**CONSIGNE**
Dans le texte sur l'asparagine, sous quel énantiomère l'acide aminé des suppléments doit-il se présenter ?

**TEXTE**
****************************************
Au cours de cette expérience menée sur des cellules cancéreuses de la moelle osseuse (leucémie), les chercheurs ont essayé de bloquer la synthèse d’asparagine en augmentant le niveau d’asparaginase. Les résultats ont montré que certaines cellules cancéreuses ont cessé de se multiplier, notamment celles à faible asparagine synthétase. Par contre, celles qui peuvent synthétiser de l’asparagine de novo ont pu résister à l’effet de l’asparaginase. (9)
Bien choisir son asparagine en gélules
Comme il a été souligné précédemment, notre apport quotidien en asparagine devrait suffire pour le bon fonctionnement de tous les processus biologiques de notre corps. Il se peut, cependant, pour différentes raisons telles que maladie, stress, fatigue intense, vieillissement ou incapacité à sécréter des enzymes digestives ; notre organisme n’arrive plus à décomposer les protéines en acides aminés et les assimiler correctement. Alors là, il est impératif de recourir au supplément d’asparagine. La carence se traduit par la baisse du système immunitaire, une fatigue prolongée, des sévères allergies, une dépression nerveuse, ou des maladies auto-immunes.
Il faut impérativement demander l’avis d’un médecin ou d’un spécialiste avant d’entamer tout traitement. La prise de suppléments en asparagine n’a causé d’effets secondaires importants jusque-là. Le respect des doses prescrites est aussi de rigueur, même si on n’a signalé aucun cas de surdosage.
Les suppléments d’asparagine se présentent, soit sous forme de poudre, ou bien de capsules ou gélule plus facile à administrer. L’acide aminé doit être présenté sous son énantiomère L-, le seul étant assimilable par l’organisme. Il peut être, par ailleurs, combiné à d’autres acides aminés, ou pur sous une forme monohydrate (avec une molécule d’eau) ou anhydre (sans eau).
Asparagine : Quelle est la posologie efficace ?
****************************************
Entrées du jeu de données
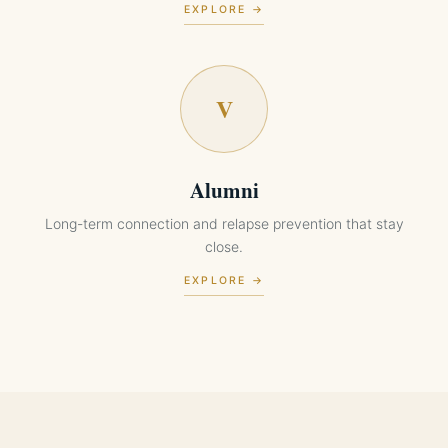
EXPLORE →
V
Alumni
Long-term connection and relapse prevention that stay
close.
EXPLORE →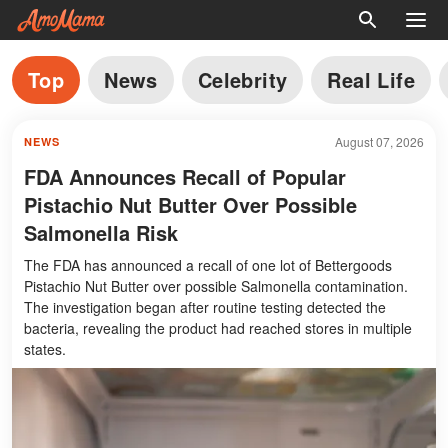
Top
News
Celebrity
Real Life
August 07, 2026
NEWS
FDA Announces Recall of Popular
Pistachio Nut Butter Over Possible
Salmonella Risk
The FDA has announced a recall of one lot of Bettergoods
Pistachio Nut Butter over possible Salmonella contamination.
The investigation began after routine testing detected the
bacteria, revealing the product had reached stores in multiple
states.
****************************************
**CORRIGÉ**
Sous son énantiomère L-, le seul assimilable par l'organisme.